On my trailer they are pretty obvious, once you are above the roof looking down. They are more visible in the morning dew.

I do put down a couple of boards to walk on when walking the length of the trailer (make sure they are relatively smooth). Then, I get down on all fours and move around, making sure to have most of my weight on a roof rib.

Ed


----------



## navycranes (May 29, 2008)

emaggio said:


> Would appreciate hearing from Veterans of RV Affairs on trailer roof maintenance and access. Would be nice to climb up there to put on an AC cover, hose off the rubber roof, clean the gutters, etc., without falling off a ladder and breaking bones, or worse. How do you guys do it, and how often? Can you walk on that rubber layer? My unit is stored outdoors and need for maintenance appears to be often. Thanks.

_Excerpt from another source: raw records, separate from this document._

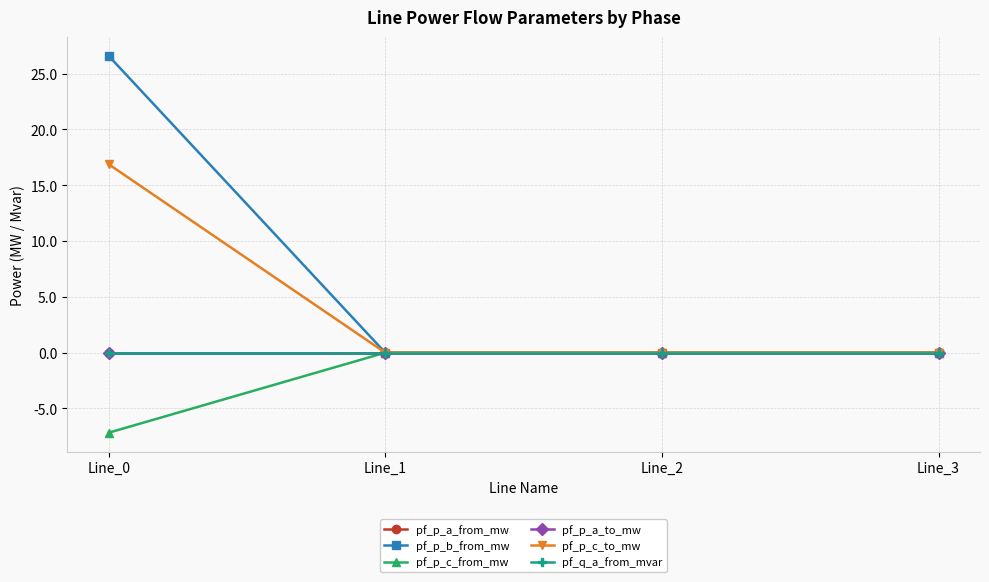

Which label corresponds to the smallest value in the chart?

Line_0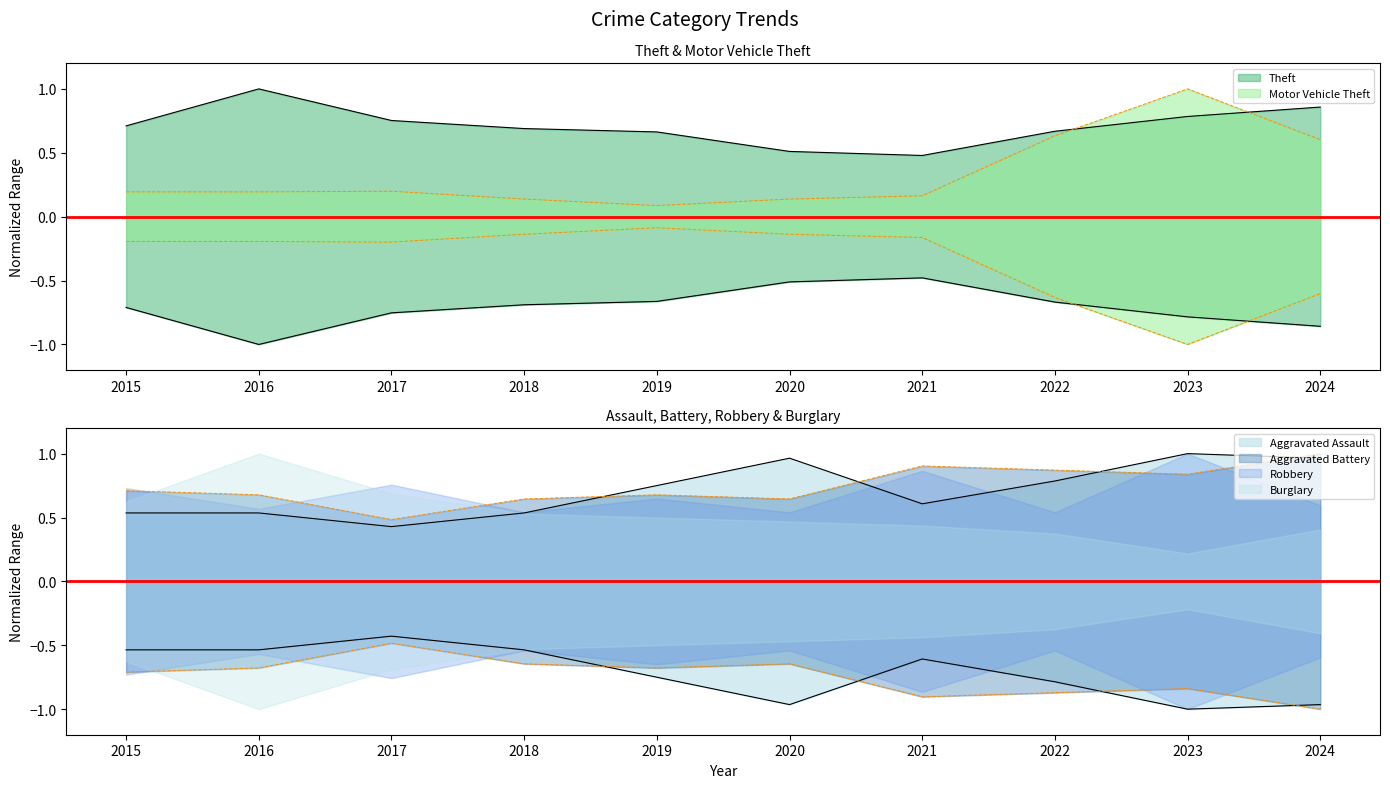

Between 2020 and 2022, which series saw the biggest shift?

Motor Vehicle Theft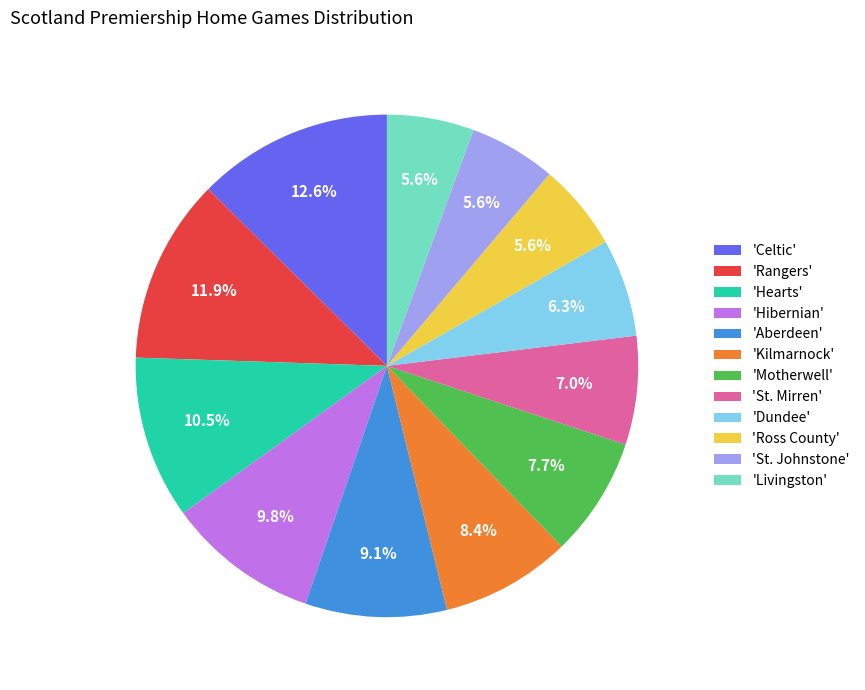

Which slice is the largest?

'Celtic'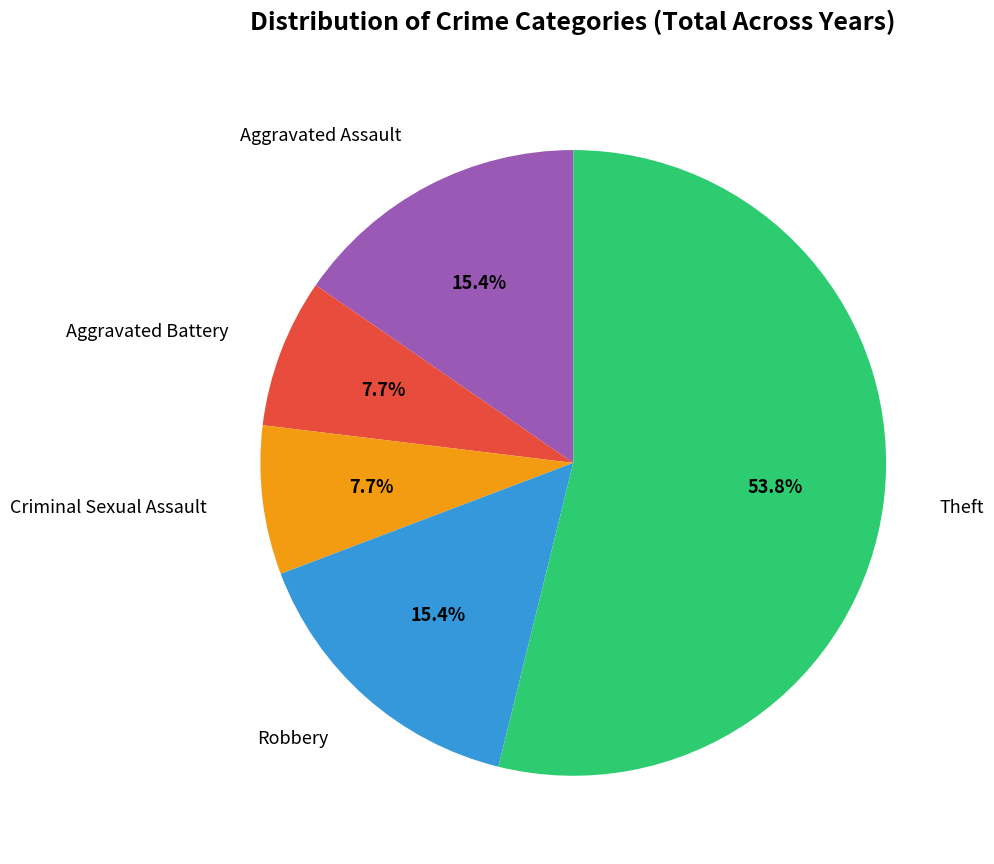

Is there any slice that represents more than half of the pie?

Yes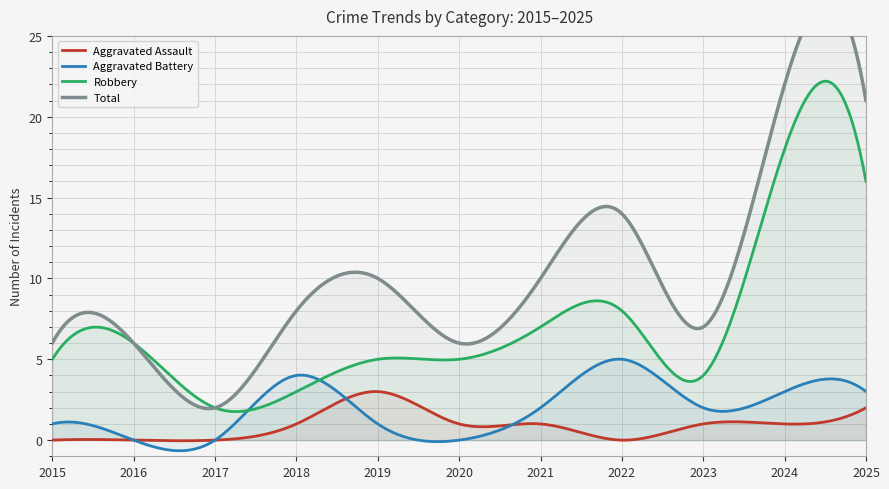

Between 2016 and 2018, which series saw the biggest shift?

Aggravated Battery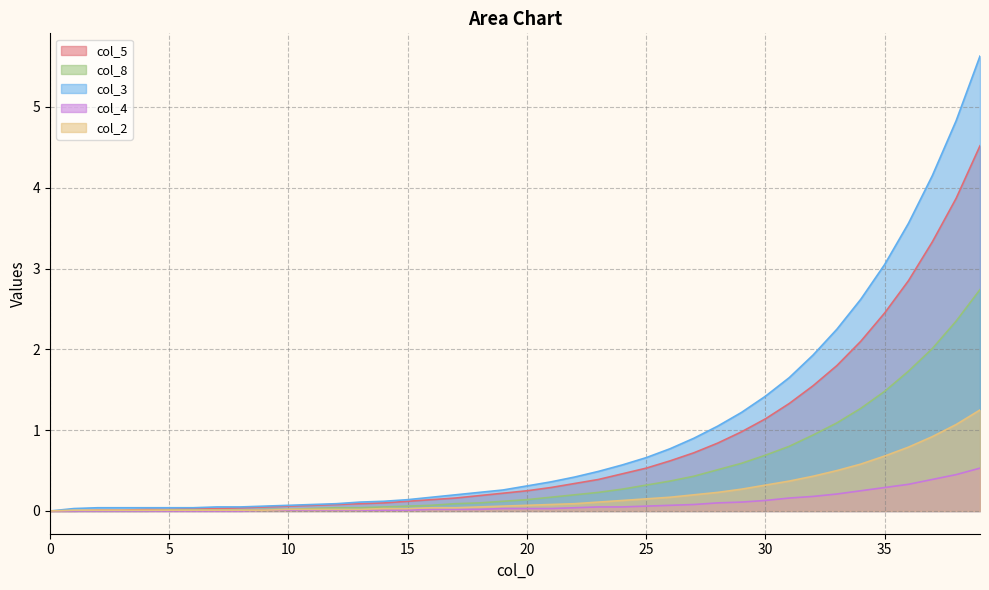

What are all the series names shown in the legend?

col_5, col_8, col_3, col_4, col_2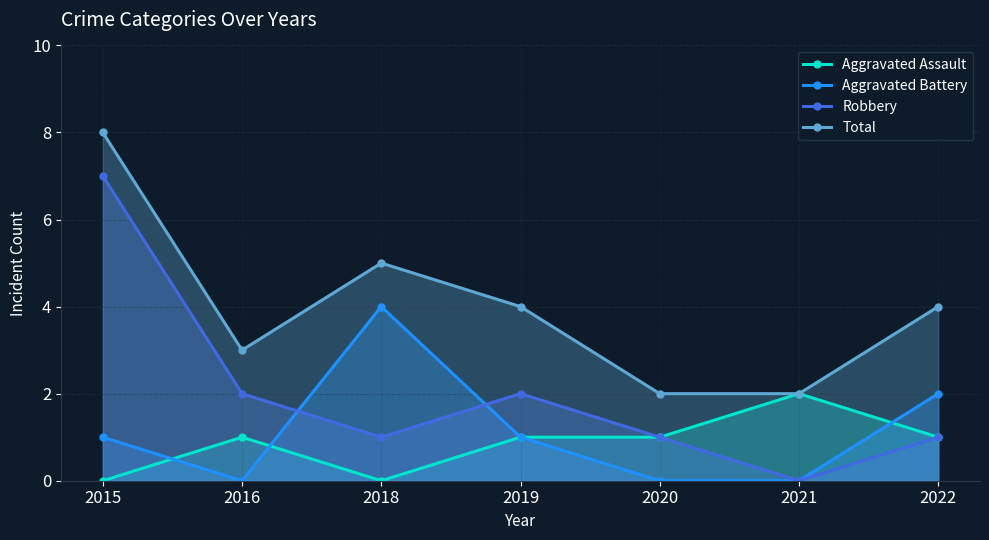

How many data points in Aggravated Battery are above 1?

2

A lot of people will tell you to stay off the roof or to put down boards or crawl. The bottom line is that Keystone says none of this! They say that it is safe to walk on your rubber roof. In fact calling them to ask this very question was the first thing I did when I got it home and wanted to climb up there to look around and install a back-up camera.

I don't wear shoes when I am up on the roof just to be safe but I get up there and inspect stuff and wash the roof every season and the roof has had no ill effects since 2005.

The roof does have support beams about ever 18" or so and if you stay on them it will feel a lot safer. You will know it if you step between two beams because the roof will flex a lot more. Some trailers show them more than others. After a few minuets up on your roof you will easily get a feel for where they are.


----------